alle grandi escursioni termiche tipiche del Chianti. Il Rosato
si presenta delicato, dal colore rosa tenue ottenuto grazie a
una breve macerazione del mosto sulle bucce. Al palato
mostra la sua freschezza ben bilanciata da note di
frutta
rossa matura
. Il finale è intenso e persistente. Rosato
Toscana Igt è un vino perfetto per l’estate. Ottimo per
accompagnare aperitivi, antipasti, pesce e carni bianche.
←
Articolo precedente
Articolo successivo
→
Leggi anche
───
> **EXERCISE AIM**:
Reproduce every line of the data above, without alteration.

> **YOUR RESPONSE**:
alle grandi escursioni termiche tipiche del Chianti. Il Rosato
si presenta delicato, dal colore rosa tenue ottenuto grazie a
una breve macerazione del mosto sulle bucce. Al palato
mostra la sua freschezza ben bilanciata da note di
frutta
rossa matura
. Il finale è intenso e persistente. Rosato
Toscana Igt è un vino perfetto per l’estate. Ottimo per
accompagnare aperitivi, antipasti, pesce e carni bianche.
←
Articolo precedente
Articolo successivo
→
Leggi anche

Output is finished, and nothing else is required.